--- Source document Enclosed Below ---

I love C’s love for transforming into other characters--he wears his knight cloak and carries his sword when we visit castles and really wanted to wear torn jeans and eye makeup to the school disco last week so he would look like a rock star.  He has an uncanny ability to fashion costumes out of any available items.  He’s been known to be an African 'King of the Wild' (B’s lion hoody towel with a belt, bow and arrow, and sword), a Native American chief (belt, washcloth loincloth and rope around his head), and my personal favorite was the outfit that he fashioned from Scott’s brown scarf--and nothing else.  The tying job was amazing on that one.  
Last weekend C came down in what he wanted to wear for Super Hero Day.  He was bare chested in black trousers, a black belt slung diagonal across his chest and a black bandana tied rambo style on his head.  He did NOT agree that they most likely would not allow him to go bare chested to school.  So understandably I sent Scott in to approve the costumes as they were being laid out last night.  This is the conversation I overheard from the other room:  
Scott:  Under no circumstances am I letting you wear underwear on your head to school.  
C:  But DAD!  It’s part of the mask!  See, I look out of this little slit!  It looks cool!
Scott:  No.  It looks like underwear on your head.  
C:  But it helps keep the other part on.  It’s part of the mask.
Scott:  It doesn’t look like a mask.  It looks like you have underwear on your head.
C:  Ah, I don’t care!
Scott:  Under no circumstances am I letting you wear underwear on your head to school.  
The hilarious thing is this argument juxtaposed with one a couple of years ago.  I was standing in his room where Scott overheard me say:  C, you MUST wear underwear to school.  
C:  But MOM!!  I hate wearing underwear!  
Me:  I know sweetheart, but you change in your classroom with everyone there so you have to have on underwear!  
C:  I don’t mind!  
Me:  I know you don’t, but those are your private parts and you need to keep them private.  It’s not polite to show them to everyone when you change.

--- End of Enclosed Source document ---

**Required actions**
a) In the post about C's costumes, why does the narrator insist that C must wear underwear to school?
b) According to the post about C's costumes, what items did C use to make his Native American chief outfit?
c) From the post about C's costumes, reproduce word for word the passage starting with "C:  But MOM!!  I" and going on through "when you change.".

--- Records supplied Enclosed Below ---

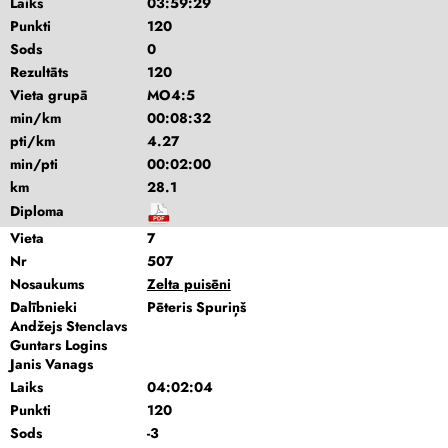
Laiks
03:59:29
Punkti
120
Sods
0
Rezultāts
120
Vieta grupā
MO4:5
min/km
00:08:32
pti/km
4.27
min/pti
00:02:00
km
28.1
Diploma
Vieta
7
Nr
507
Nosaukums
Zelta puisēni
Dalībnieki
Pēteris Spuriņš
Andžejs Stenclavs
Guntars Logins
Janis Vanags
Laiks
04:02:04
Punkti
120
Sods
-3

--- End of Enclosed Records supplied ---
--- Records supplied Enclosed Below ---

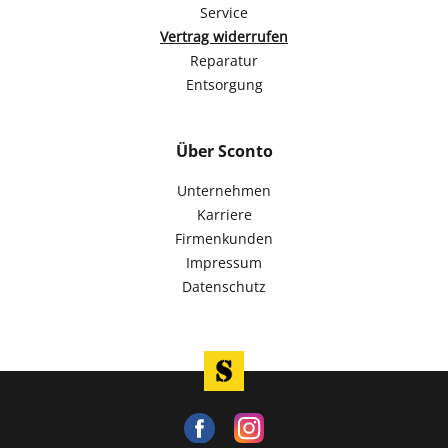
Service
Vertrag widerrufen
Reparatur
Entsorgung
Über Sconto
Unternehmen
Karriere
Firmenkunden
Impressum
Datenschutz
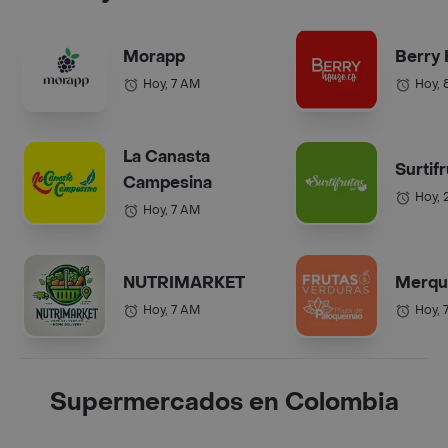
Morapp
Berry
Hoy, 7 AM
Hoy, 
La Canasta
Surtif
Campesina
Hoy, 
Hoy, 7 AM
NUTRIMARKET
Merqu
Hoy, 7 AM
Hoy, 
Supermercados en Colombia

--- End of Enclosed Records supplied ---

**Solutions to the problems**
a) C changes in the classroom with everyone there, so he has to have underwear on. Those are his private parts, they need to be kept private, and it isn't polite to show them to everyone when he changes.

b) He used a belt, a washcloth loincloth and rope around his head.

c)
C:  But MOM!!  I hate wearing underwear!  
Me:  I know sweetheart, but you change in your classroom with everyone there so you have to have on underwear!  
C:  I don’t mind!  
Me:  I know you don’t, but those are your private parts and you need to keep them private.  It’s not polite to show them to everyone when you change.